3) It gives the Feds an opportunity with this material change in the market (and Verizon bowing out) to postpone the 700MHz auction and retool the rules to help the new entrants. First amongst those would be a rule that says new entrants can bid what they want on the 700MHz but that they don't have to pay for it up-front. That sort of levels the playing field a bit to reflect that the incumbents had PAYG spectrum fees before. Let the new guys pay the 700MHz fees based on audited statements of 700MHz capable handsets they sell in the years ahead. If they sell 100k handsets in the first month they launch 700Mhz service then they pay the feds 100,000 x say $4 for that month and each month after PLUS the same sort of fees each subsequent month's handset sales - until such time as they pay the full amount bid for the 700MHz spectrum.

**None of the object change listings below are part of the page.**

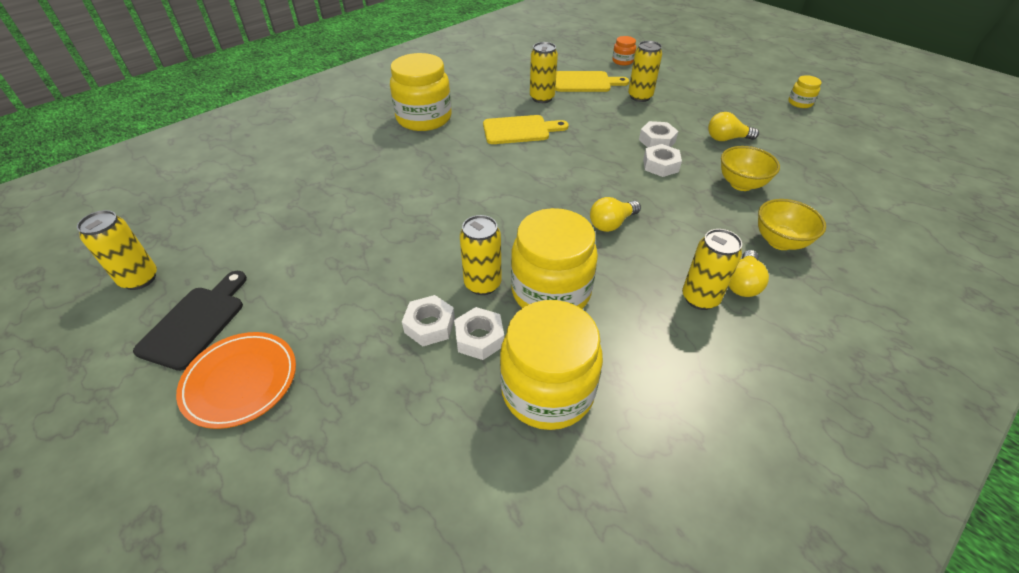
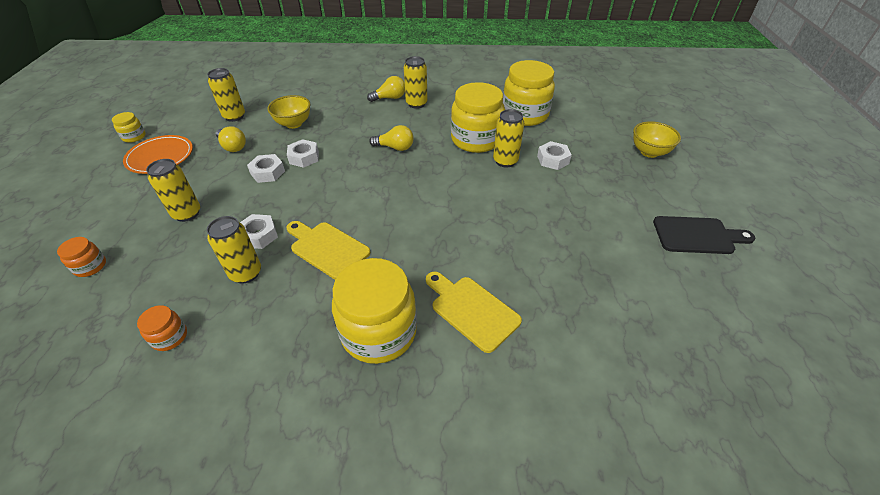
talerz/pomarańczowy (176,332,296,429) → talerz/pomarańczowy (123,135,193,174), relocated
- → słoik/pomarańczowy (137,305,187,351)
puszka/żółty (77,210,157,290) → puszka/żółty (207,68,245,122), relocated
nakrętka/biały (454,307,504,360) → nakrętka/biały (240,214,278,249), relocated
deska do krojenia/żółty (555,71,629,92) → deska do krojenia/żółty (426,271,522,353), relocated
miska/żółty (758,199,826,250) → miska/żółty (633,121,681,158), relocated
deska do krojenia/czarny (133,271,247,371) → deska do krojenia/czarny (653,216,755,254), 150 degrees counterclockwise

4) It gives Wind some breathing room to see how they/Vimpelcom want to proceed. With Mobi customers off the table, maybe Thomson/Public Mobile want to join the party too. Or maybe national AWS roaming agreement between the new entrants begins to make sense, thereby making the new entrants more palatable to more customers.
bt
join:2009-02-26
canada

bt

Member

said by MaynardKrebs:

Ok, Wind gets Mobi customers for no charge.

Word is $40m.

Guspaz
Guspaz
MVM
join:2001-11-05
Montreal, QC

Guspaz to elwoodblues

MVM

to elwoodblues
$40 million doesn't sound like "little-to-no" to me, but even then, $200 per customer acquired is pretty good.
bt
join:2009-02-26
canada

bt to elwoodblues

Member

to elwoodblues
Mobilicity claiming it isn't true:

»www.edmontonjournal.com/ ··· ory.html

elwoodblues
Elwood Blues
Premium Member
join:2006-08-30
Somewhere in

elwoodblues

Premium Member

Probably because it leaked to early.

BACONATOR26
Premium Member
join:2000-11-25
Nepean, ON

BACONATOR26

Premium Member

said by elwoodblues:

Probably because it leaked to early.

Yup. I like how the press jump on this stuff, get a "nope" because obviously it's not finalized and announced and then proclaim that it can't possibly happen.